CFAC Cleanup Negotiations Ongoing

Glencore, DEQ still in talks over remediation of shuttered plant site

By Tristan Scott
The now-shuttered Columbia Falls Aluminum Co. plant site at the base of Teakettle Mountain. Beacon File Photo.

Negotiations between the Montana Department of Environmental Quality and Glencore on the future of the shuttered Columbia Falls Aluminum Co. plant site are ongoing, and the upshot of those discussions will be the subject of a public meeting next month.

While the DEQ continues to negotiate with Glencore, the Swiss-based commodities giant that owned CFAC, it recently responded to the DEQ’s administrative order on consent, a legal order detailing the company’s obligations for cleanup at the plant site.

Agency officials have been tight-lipped about the tenor of the negotiations, and whether the company’s response was agreeable to the draft order’s clean-up requirements.

Julie DalSoglio of the Environmental Protection Agency said the agency has allowed the negotiations to continue for months, but “if the negotiations fall through, the EPA will step in and recommend listing on the [National Priorities List],” a catalogue of hazardous waste sites in the United States eligible for long-term remedial cleanup under the Superfund program.

Recent reports from the DEQ and the EPA have shown the site is likely eligible for Superfund status. But while city officials in Columbia Falls have written letters in support of a cleanup, Flathead County commissioners have yet to take a stance on the issue.

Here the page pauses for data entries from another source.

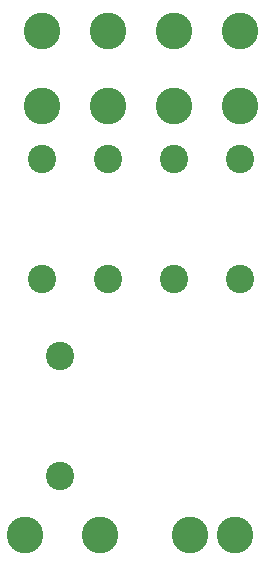
<source format=gbs>
G04 #@! TF.FileFunction,Soldermask,Bot*
%FSLAX46Y46*%
G04 Gerber Fmt 4.6, Leading zero omitted, Abs format (unit mm)*
G04 Created by KiCad (PCBNEW 4.0.2-stable) date Tue 26 Jul 2016 12:19:11 AM CEST*
%MOMM*%
G01*
G04 APERTURE LIST*
%ADD10C,0.100000*%
%ADD11C,2.398980*%
%ADD12C,3.100000*%
G04 APERTURE END LIST*
D10*
D11*
X159020000Y-120840000D03*
X159020000Y-131000000D03*
X174244000Y-104140000D03*
X174244000Y-114300000D03*
X157480000Y-104140000D03*
X157480000Y-114300000D03*
X163068000Y-104140000D03*
X163068000Y-114300000D03*
X168656000Y-104140000D03*
X168656000Y-114300000D03*
D12*
X170000000Y-136000000D03*
X173810000Y-136000000D03*
X168656000Y-93345000D03*
X168656000Y-99695000D03*
X163068000Y-93345000D03*
X163068000Y-99695000D03*
X157480000Y-93345000D03*
X157480000Y-99695000D03*
X174244000Y-93345000D03*
X174244000Y-99695000D03*
X156000000Y-136000000D03*
X162350000Y-136000000D03*
M02*

</source>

Even in the absence of Flathead County’s support, DalSoglio said the EPA could move forward with listing given the strong interest by other stakeholders to move forward, as well as support from Gov. Steve Bullock.

Other questions at the fore of the issue include future uses of the CFAC property, including possible recreation and conservation issues. Those possible future uses will be discussed at the December public meeting.

DEQ’s administrative order, sent to the company in July, cites the EPA’s sampling and investigation of the plant due to its decades-long handling of hazardous materials, including cyanide and zinc. The potentially hazardous materials was discovered in soil, groundwater and surface water at the plant site and cyanide contamination found in sediment in the Flathead River.

The CFAC plant began producing aluminum in 1955, with production reaching 180,000 tons of aluminum by 1968. At its height, the plant employed 1,500 people and was central to the area’s economy.

When it shut down at the end of October 2009, the closure forced the layoff of nearly 90 workers as high energy prices and poor market conditions made operations unprofitable.

The draft order states that Glencore must pay for sampling, testing and analysis at the site, and reimburse the state for any costs associated with the sampling and investigation. The company must also post a $5 million bond to ensure the remedial work is completed, and could face fines of up to $10,000 per day if it fails to comply.